U.S. Census (289286)
Credit: Olayemi Odesanya photo

With the 2020 Census around the corner, City Hall wants to make sure every resident is counted, language barrier and economic status be damned.

New York City Mayor Bill de Blasio, City Council Speaker Corey Johnson, New York City Census 2020 Director Julie Menin and countless other elected officials, advocates and organization announced the “Complete Count Campaign.” Touted as the “largest and most diverse coordinated municipal campaign,” the city wants to make sure each and every resident in the five boroughs is counted.

“This is about whether you will be actually counted, whether you will be recognized, whether our city will be seen for what we really are or whether Washington is going to treat us as something less than what New York City is,” said de Blasio during the announcement at New York University’s Kimmel Center for University Life. “That’s what we’re talking about here. If we are undercounted we will lose representation in the Congress, period. Period. Don’t even wonder about it, they will take it away.”

More than 150 organizations were recipients of the $19 million NYC Complete Count Fund (CCF), which is the largest city-built community organizing program. CCF was jointly funded by City Hall, the City Council and will be administered by NYC Census 2020 and the City University of New York (CUNY).

The use of the word “campaign” is important to the city. Their plans include using campaign-style organizing, focusing on getting out the vote with people in underserved and undercounted communities.

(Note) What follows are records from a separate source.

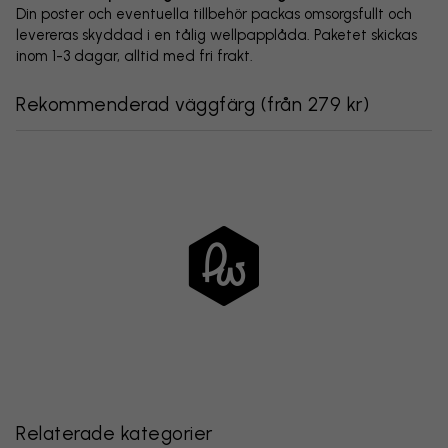
Din poster och eventuella tillbehör packas omsorgsfullt och
levereras skyddad i en tålig wellpapplåda. Paketet skickas
inom 1-3 dagar, alltid med fri frakt.
Rekommenderad väggfärg
(
från 279 kr
)
Relaterade kategorier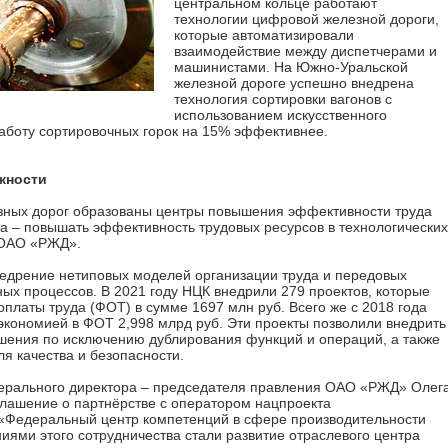
центральном кольце работают
технологии цифровой железной дороги,
которые автоматизировали
взаимодействие между диспетчерами и
машинистами. На Южно-Уральской
железной дороге успешно внедрена
технология сортировки вагонов с
использованием искусственного
работу сортировочных горок на 15% эффективнее.
жности
езных дорог образованы центры повышения эффективности труда
а – повышать эффективность трудовых ресурсов в технологических
 ОАО «РЖД».
едрение нетиповых моделей организации труда и передовых
ых процессов. В 2021 году НЦК внедрили 279 проектов, которые
платы труда (ФОТ) в сумме 1697 млн руб. Всего же с 2018 года
экономией в ФОТ 2,998 млрд руб. Эти проекты позволили внедрить
шения по исключению дублирования функций и операций, а также
я качества и безопасности.
нерального директора – председателя правления ОАО «РЖД» Олег
лашение о партнёрстве с оператором нацпроекта
 «Федеральный центр компетенций в сфере производительности
иями этого сотрудничества стали развитие отраслевого центра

City Hall and other organizations hope to capture these communities via “earned media, paid media, and social media strategy” featuring everyday New Yorkers and community voices, collaborations between city agencies, elected officials, unions, employers and houses of worship and data analysis to target priority neighborhoods for outreach and enable comparison to real-time self-response data from the U.S. Census Bureau.

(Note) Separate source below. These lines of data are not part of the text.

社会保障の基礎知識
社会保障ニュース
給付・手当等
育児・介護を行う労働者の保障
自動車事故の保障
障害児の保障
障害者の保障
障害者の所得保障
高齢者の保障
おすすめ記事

Menin said that this effort is necessary due to the actions of the Donald Trump administration accusing them of trying to weaponize the census to scare immigrant and nonwhite populations from participating.

“As the mayor said, the city’s response in 2010, it was 61.9 percent––14 points lower than the national average,” said Menin. “Look, we’re New Yorkers, we’re in a nationwide competition, let’s be clear. We can and we must do better than that. So, even in an environment that seeks to divide us, this unprecedented coalition which you’re all a part of has come together to say that when you threaten us and our communities, we come together, and we fight back.”

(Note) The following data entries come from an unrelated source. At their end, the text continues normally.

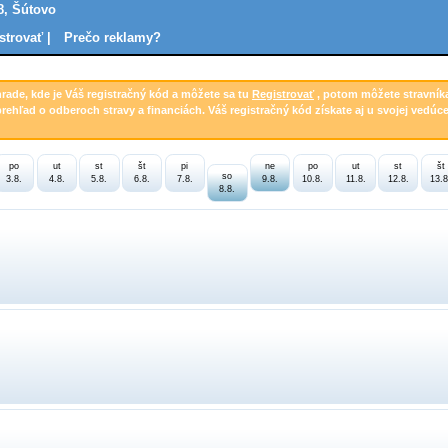
8, Šútovo
strovať |
Prečo reklamy?
hrade, kde je Váš registračný kód a môžete sa tu
Registrovať
, potom môžete stravník
prehľad o odberoch stravy a financiách. Váš registračný kód získate aj u svojej vedúce
po
ut
st
št
pi
ne
po
ut
st
št
so
3.8.
4.8.
5.8.
6.8.
7.8.
9.8.
10.8.
11.8.
12.8.
13.8
8.8.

Some of the organizations the city tasked to get out the census count includes Association for a Better New York (ABNY), the Asian American Federation, the Brooklyn NAACP, the Center for Law and Social Justice at Medgar Evers College, the Hispanic Federation and Make the Road New York.

Complete Count Fund hopes to build resources through an awareness campaign and counteracting the spread of disinformation about the Census. The fund includes an $8 million multilingual campaign that’ll feature marketing and advertising geared to different non-English speaking community. The city will also invest $3 million in ethnic and community advertising to reach undercounted populations as well.

Deputy Mayor J. Philip Thompson wanted to remind those in attendance of how former Attorney General Jeff Sessions, along with White House Senior Advisor Stephen Miller, first made the choice to use scare tactics against underserved communities.

“My wife was a voting rights lawyer in Alabama back then,” said Thompson. “When Jeff Sessions took one of Martin Luther King’s deputies who was then in his 80s and in the hospital, and had him wheeled into a courtroom literally on a stretcher so he could try and incarcerate that man under a false claim of voter fraud because this elderly man on a stretcher, he accused of trying to register voters illegally, it was a totally false claim, it was thrown out of court.

“But I’m telling this story to you [so you understand] who it is that’s sitting in Washington, who it is that’s cut funding for the census at the national level precisely because they didn’t want an accurate count,” concluded Thompson.